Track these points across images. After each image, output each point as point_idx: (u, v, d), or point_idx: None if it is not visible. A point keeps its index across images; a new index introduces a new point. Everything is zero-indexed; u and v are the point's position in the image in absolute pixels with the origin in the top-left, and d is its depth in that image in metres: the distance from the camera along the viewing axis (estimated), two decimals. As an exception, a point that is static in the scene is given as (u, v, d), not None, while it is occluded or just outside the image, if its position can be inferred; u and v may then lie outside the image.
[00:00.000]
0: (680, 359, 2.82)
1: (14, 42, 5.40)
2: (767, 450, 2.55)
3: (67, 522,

---

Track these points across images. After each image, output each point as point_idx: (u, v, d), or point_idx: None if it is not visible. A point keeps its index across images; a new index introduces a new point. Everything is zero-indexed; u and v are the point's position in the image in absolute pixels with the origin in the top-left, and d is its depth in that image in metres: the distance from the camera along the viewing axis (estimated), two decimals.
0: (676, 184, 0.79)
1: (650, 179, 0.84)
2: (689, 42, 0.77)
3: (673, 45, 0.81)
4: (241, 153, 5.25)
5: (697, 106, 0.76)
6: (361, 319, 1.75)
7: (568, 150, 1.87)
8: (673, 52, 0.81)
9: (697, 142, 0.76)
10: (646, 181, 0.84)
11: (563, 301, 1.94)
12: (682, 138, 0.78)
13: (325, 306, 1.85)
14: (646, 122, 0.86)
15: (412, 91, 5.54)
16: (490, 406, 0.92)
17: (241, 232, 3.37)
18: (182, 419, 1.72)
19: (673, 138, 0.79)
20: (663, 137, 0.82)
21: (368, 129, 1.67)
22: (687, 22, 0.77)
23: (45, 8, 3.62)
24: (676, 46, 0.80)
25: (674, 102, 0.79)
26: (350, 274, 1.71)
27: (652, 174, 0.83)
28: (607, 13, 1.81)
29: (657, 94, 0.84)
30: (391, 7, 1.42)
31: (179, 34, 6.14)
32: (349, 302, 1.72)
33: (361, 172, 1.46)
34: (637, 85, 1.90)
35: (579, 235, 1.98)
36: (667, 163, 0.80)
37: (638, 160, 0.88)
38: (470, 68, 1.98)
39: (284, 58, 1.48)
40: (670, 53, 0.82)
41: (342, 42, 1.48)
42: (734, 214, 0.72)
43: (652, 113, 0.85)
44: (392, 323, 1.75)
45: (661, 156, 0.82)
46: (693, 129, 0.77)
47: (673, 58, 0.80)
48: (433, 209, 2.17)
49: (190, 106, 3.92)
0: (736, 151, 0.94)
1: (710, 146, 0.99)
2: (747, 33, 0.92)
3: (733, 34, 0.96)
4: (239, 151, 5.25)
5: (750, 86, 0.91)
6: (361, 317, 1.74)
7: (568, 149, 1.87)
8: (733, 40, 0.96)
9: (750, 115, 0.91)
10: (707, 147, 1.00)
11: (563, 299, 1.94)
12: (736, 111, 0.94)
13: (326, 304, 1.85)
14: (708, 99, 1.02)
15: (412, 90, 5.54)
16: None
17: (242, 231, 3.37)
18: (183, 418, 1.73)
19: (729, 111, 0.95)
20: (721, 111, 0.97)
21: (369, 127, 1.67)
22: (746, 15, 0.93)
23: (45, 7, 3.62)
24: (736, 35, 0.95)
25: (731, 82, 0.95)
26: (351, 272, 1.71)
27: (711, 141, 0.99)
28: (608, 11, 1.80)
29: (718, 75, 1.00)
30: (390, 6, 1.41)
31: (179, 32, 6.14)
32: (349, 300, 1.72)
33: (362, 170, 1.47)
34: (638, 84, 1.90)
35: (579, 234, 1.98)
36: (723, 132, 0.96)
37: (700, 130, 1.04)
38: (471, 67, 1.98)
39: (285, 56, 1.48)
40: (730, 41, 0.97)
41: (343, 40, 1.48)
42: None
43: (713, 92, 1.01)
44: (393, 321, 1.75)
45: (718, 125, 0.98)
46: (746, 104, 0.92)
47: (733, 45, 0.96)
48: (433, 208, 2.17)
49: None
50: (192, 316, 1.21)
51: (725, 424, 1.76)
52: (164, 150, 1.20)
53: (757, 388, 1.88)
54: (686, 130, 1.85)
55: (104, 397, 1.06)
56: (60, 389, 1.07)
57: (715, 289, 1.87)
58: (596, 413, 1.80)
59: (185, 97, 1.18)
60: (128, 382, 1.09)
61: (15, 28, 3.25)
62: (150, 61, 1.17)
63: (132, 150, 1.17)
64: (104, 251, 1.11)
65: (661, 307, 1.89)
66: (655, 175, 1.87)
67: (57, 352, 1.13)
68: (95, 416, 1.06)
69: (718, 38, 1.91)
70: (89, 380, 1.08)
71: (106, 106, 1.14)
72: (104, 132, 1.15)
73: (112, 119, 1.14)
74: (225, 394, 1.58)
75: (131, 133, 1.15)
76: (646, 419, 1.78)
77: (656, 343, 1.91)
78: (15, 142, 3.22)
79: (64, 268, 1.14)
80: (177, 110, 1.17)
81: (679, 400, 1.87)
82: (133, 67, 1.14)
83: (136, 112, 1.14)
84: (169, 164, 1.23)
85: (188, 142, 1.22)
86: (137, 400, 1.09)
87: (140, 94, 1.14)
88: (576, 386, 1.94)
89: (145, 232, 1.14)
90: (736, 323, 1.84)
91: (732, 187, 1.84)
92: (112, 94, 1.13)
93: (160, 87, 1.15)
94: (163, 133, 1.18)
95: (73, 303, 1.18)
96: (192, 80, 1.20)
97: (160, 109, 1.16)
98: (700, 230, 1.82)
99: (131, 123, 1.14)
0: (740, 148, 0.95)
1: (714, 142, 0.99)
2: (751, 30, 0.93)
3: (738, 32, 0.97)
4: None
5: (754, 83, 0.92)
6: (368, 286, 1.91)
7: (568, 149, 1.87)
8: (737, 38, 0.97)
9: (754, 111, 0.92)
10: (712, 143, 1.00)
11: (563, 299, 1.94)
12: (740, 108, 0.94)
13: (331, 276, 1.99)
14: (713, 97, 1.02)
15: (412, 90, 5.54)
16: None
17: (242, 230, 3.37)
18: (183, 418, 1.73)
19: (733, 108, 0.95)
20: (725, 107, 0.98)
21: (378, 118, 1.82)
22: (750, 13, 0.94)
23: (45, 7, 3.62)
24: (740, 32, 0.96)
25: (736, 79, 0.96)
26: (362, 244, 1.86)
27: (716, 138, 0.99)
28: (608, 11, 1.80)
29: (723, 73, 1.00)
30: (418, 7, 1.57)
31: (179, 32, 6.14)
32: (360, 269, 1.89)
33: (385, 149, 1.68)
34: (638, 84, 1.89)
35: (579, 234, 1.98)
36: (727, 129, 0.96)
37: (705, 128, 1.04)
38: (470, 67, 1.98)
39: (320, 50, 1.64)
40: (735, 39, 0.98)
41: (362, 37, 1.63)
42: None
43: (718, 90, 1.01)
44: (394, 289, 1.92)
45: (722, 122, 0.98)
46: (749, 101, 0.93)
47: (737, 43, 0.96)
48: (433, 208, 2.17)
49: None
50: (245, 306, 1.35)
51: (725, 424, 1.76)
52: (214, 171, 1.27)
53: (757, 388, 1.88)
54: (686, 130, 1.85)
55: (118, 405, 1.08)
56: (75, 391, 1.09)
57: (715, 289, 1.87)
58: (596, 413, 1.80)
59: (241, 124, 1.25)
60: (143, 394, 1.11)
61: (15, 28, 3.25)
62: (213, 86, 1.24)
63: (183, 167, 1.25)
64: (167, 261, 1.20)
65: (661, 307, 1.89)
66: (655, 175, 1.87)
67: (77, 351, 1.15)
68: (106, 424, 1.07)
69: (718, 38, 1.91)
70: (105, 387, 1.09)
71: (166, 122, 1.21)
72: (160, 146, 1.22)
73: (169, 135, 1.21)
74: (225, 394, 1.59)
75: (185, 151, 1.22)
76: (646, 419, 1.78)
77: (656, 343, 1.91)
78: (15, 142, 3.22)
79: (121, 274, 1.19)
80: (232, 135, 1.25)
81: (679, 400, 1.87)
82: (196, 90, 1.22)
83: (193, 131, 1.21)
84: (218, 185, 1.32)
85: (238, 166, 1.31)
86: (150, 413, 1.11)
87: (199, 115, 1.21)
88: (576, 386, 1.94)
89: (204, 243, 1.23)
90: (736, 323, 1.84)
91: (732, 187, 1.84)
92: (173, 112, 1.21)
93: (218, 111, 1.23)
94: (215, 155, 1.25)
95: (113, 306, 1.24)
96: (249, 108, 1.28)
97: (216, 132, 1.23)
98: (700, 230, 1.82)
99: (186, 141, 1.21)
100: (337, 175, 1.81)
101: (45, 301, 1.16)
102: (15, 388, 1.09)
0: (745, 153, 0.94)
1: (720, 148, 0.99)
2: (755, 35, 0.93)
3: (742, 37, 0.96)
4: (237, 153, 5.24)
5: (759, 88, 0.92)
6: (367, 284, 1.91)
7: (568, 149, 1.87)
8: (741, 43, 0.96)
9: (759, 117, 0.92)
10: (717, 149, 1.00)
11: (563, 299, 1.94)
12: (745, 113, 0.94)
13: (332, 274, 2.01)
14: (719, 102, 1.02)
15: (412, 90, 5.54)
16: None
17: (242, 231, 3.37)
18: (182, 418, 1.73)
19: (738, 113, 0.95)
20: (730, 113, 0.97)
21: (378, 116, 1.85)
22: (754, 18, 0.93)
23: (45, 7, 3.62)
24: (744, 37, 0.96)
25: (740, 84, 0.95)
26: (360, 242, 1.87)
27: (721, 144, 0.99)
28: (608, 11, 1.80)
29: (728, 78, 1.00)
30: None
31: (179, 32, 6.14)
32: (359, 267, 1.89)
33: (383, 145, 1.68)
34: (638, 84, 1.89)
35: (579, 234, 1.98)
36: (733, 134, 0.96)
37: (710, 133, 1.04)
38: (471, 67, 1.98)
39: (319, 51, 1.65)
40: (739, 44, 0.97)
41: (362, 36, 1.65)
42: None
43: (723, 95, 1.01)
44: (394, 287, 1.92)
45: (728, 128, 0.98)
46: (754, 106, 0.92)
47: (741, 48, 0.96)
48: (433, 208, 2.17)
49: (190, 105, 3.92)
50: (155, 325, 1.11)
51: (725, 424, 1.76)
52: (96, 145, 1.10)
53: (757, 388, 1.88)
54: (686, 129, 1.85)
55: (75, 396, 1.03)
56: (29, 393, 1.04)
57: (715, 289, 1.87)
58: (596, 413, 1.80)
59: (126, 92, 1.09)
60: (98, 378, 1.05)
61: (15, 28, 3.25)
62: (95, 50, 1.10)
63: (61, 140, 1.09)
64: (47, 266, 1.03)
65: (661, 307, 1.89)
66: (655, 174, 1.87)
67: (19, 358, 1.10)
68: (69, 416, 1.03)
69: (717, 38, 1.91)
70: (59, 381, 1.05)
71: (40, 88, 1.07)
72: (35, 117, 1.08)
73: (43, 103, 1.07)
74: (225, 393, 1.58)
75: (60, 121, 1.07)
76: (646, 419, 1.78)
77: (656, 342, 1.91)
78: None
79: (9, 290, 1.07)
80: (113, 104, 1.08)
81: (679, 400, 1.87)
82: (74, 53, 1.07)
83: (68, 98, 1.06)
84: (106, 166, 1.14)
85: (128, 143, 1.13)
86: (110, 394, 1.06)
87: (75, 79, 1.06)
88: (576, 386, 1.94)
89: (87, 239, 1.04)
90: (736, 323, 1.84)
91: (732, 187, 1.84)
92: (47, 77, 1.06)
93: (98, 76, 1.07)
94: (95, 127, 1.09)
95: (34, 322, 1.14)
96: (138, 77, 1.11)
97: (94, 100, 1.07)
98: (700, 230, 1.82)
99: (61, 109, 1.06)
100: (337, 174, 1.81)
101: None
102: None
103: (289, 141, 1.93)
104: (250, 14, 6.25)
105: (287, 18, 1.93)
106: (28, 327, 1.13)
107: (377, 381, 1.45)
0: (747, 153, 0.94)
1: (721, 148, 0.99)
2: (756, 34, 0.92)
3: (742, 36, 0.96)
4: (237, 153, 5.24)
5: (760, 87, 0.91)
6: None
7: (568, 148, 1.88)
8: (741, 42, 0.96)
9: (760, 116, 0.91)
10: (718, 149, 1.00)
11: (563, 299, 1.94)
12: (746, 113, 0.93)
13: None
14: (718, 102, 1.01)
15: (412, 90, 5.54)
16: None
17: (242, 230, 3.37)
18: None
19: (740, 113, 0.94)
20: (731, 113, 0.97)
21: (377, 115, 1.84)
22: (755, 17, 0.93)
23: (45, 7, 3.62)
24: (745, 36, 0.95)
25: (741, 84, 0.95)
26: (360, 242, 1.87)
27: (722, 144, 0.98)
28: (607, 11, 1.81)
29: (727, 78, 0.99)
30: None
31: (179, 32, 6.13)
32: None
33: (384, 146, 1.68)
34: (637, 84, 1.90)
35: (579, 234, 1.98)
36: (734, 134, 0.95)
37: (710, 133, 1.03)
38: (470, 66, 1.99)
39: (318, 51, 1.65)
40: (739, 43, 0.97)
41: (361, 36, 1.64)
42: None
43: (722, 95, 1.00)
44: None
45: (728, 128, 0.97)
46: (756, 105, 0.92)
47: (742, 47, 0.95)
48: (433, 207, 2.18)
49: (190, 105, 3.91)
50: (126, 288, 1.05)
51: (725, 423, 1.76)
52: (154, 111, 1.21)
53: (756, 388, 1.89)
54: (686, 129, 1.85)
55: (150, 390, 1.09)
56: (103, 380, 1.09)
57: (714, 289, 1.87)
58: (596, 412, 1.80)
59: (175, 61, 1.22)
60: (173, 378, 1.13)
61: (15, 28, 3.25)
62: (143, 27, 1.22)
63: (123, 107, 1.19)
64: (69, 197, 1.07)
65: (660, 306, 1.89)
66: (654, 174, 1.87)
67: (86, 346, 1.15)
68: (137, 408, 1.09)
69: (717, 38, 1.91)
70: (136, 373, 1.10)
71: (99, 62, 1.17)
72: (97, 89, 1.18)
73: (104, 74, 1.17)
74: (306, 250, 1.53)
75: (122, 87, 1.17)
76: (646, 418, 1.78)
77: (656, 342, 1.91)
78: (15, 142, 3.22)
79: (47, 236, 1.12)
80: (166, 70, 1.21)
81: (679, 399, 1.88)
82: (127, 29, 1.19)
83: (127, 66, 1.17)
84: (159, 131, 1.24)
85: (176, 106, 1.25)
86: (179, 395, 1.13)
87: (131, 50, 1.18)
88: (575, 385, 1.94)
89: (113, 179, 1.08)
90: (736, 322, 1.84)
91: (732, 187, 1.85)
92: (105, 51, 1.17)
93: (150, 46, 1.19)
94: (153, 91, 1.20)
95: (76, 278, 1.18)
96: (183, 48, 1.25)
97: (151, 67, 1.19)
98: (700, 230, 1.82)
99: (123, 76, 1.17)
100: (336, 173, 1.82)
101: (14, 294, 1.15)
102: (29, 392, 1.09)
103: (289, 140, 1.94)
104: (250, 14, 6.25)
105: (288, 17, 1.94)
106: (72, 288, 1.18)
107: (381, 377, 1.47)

__Your objective__
Reproduce, exactly as they stand in the data above, the lines from the one that holds "3: (673, 45, 0.81)" to the one that holds "48: (433, 209, 2.17)", inclusive.

__Task answer__
3: (673, 45, 0.81)
4: (241, 153, 5.25)
5: (697, 106, 0.76)
6: (361, 319, 1.75)
7: (568, 150, 1.87)
8: (673, 52, 0.81)
9: (697, 142, 0.76)
10: (646, 181, 0.84)
11: (563, 301, 1.94)
12: (682, 138, 0.78)
13: (325, 306, 1.85)
14: (646, 122, 0.86)
15: (412, 91, 5.54)
16: (490, 406, 0.92)
17: (241, 232, 3.37)
18: (182, 419, 1.72)
19: (673, 138, 0.79)
20: (663, 137, 0.82)
21: (368, 129, 1.67)
22: (687, 22, 0.77)
23: (45, 8, 3.62)
24: (676, 46, 0.80)
25: (674, 102, 0.79)
26: (350, 274, 1.71)
27: (652, 174, 0.83)
28: (607, 13, 1.81)
29: (657, 94, 0.84)
30: (391, 7, 1.42)
31: (179, 34, 6.14)
32: (349, 302, 1.72)
33: (361, 172, 1.46)
34: (637, 85, 1.90)
35: (579, 235, 1.98)
36: (667, 163, 0.80)
37: (638, 160, 0.88)
38: (470, 68, 1.98)
39: (284, 58, 1.48)
40: (670, 53, 0.82)
41: (342, 42, 1.48)
42: (734, 214, 0.72)
43: (652, 113, 0.85)
44: (392, 323, 1.75)
45: (661, 156, 0.82)
46: (693, 129, 0.77)
47: (673, 58, 0.80)
48: (433, 209, 2.17)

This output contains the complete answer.